ASSIGNMENT 1.
Check each statement against the forum thread on the media set copy bug and answer yes or no, quoting the words that decide it: (a) the copy in the attached log moved only 21 GB of a 160 GB set; (b) the poster finds the problem easy to reproduce manually; (c) the three additional logs all have a "recycle if successful" option enabled.
ASSIGNMENT 2.
Carry on the forum thread about the media set copy bug from its last post.

TEXT BLOCK.
****************
Jump to content
Don Lee

Nasty bug - scheduled "Copy media set" only copies fraction of data

Recommended Posts

Thank you for your detailed response.

 

In answer to your question, yes. My issue is a media set copy that transfers too little and says it's successful. As you can see above, it only seems to happen when I'm "not looking", and only when the destination and/or source is set to recycle.

 

I will try to get some good tests set up for my November rotation. (while ensuring that I don't lose my data!) Since this seems to be nearly impossible to reproduce manually, it is good that Nov 1 is soon. If everything works, it will be until Dec or Jan 1, with multiple "cycles" on my end before I can say with any confidence that it's fixed.

 

I'll report back. Thank you for your help.

Share this post


Link to post
Share on other sites

It's back. I attach the relevant log file (so the forum doesn't mess up the formatting)

 

This is with Retro 11.5.0.139.

 

It was a copy of a 160 GB set that resulted in only 21 GB being copied. It's not often, but it apparently still happens.

 

Note the recycle of the target set.

 

Will 11.5.1 fix it?

log.txt

Share this post


Link to post
Share on other sites

I went through my logs today, and it's definitely back. I have 3 more logs that show the problem. All have a "recycle if successful" option enabled. I can provide logs and more information if necessary.

 

"copy media set" when the "recycle when successful" option is set often results in stunted target media set. Let me help you reproduce this so it can be fixed.
****************
SUPPLIED ENTRIES.

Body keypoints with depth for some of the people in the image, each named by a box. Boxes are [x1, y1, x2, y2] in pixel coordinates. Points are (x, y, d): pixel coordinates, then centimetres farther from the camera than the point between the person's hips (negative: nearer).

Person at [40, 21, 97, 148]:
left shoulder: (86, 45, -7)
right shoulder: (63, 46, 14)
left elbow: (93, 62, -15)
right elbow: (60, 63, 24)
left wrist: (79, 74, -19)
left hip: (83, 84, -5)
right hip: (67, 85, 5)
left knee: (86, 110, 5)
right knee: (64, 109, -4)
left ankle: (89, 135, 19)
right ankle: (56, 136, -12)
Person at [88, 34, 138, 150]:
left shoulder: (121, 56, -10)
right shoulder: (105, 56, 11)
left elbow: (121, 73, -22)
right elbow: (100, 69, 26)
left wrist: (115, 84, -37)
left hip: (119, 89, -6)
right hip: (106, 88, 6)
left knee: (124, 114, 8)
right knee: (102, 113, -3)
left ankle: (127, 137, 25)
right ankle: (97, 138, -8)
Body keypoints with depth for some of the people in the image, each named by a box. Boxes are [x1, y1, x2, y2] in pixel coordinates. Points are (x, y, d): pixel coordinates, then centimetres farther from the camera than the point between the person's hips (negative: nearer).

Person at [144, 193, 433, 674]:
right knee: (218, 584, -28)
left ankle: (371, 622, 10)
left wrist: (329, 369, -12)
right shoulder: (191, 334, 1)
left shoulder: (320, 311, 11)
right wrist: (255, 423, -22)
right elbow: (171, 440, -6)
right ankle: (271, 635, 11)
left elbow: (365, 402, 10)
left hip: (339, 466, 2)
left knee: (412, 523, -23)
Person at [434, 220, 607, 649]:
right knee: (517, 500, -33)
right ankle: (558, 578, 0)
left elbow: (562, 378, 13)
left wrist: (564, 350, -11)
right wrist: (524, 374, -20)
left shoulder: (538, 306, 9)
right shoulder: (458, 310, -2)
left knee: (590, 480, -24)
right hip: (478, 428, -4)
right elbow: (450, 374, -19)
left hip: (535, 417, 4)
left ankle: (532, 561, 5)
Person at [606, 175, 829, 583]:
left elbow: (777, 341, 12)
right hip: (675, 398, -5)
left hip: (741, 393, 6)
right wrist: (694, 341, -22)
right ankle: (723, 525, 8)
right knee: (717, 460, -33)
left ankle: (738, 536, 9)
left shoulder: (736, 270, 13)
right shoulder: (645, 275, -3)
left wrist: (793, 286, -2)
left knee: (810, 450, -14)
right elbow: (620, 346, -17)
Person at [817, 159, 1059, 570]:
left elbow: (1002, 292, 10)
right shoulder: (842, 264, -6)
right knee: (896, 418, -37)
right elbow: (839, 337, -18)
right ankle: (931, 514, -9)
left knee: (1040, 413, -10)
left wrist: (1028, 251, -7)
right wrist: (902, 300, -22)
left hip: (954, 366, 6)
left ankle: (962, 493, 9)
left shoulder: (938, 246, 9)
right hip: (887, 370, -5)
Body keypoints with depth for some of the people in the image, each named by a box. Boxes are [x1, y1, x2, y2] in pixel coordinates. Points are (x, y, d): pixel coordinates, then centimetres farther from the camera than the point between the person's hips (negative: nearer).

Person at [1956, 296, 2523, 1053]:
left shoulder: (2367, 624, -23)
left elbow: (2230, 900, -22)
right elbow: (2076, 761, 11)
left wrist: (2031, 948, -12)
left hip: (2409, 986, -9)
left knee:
****************
RESPONSE 1.
(a) Yes: "It was a copy of a 160 GB set that resulted in only 21 GB being copied."
(b) No: "Since this seems to be nearly impossible to reproduce manually"
(c) Yes: "All have a "recycle if successful" option enabled."

RESPONSE 2.
Share this post


Link to post
Share on other sites

I just upgraded to retro 11.5.3 (103). I have tried several media set copies, with and without an initial recycle of the target media set.

 

Good news - the media set seems to copy the data reliably.

 

More good news - there seems to be no variation in behavior from run to run, and media set to media set.

 

Even more good news - it's fast!

 

The slightly bad news - The "verify" pass is speed-of-light fast. Dig the log below. Given that it takes *zero* seconds, I'm betting that the verify is not being done. I get this "fast verify" *only* when I do an initial recycle on the target media set. Note also that the performance of the script is *not* reported when the verify is "fast".

 

+ Executing acopy 3 at 12/24/14 9:35:12 PM (Activity Thread 2)

To Backup Set atrash3-3...

12/24/14 9:35:13 PM: Recycle backup: The Backup Set was reset

- 12/24/14 9:35:13 PM: Transferring from v9_daily_eims

12/24/14 10:08:34 PM: Execution completed successfully

Completed: 6,832 files, 108.9 GB

Performance: 3,441.2 MB/minute

Duration: 00:33:21 (00:00:55 idle/loading/preparing)

 

- 12/24/14 10:08:34 PM: Verifying atrash3-3

12/24/14 10:08:34 PM: Execution completed successfully

 

12/24/14 10:08:34 PM: Script "acopy 3" completed successfully

 

 

Not perfect yet, but this is much, much better. Thanks.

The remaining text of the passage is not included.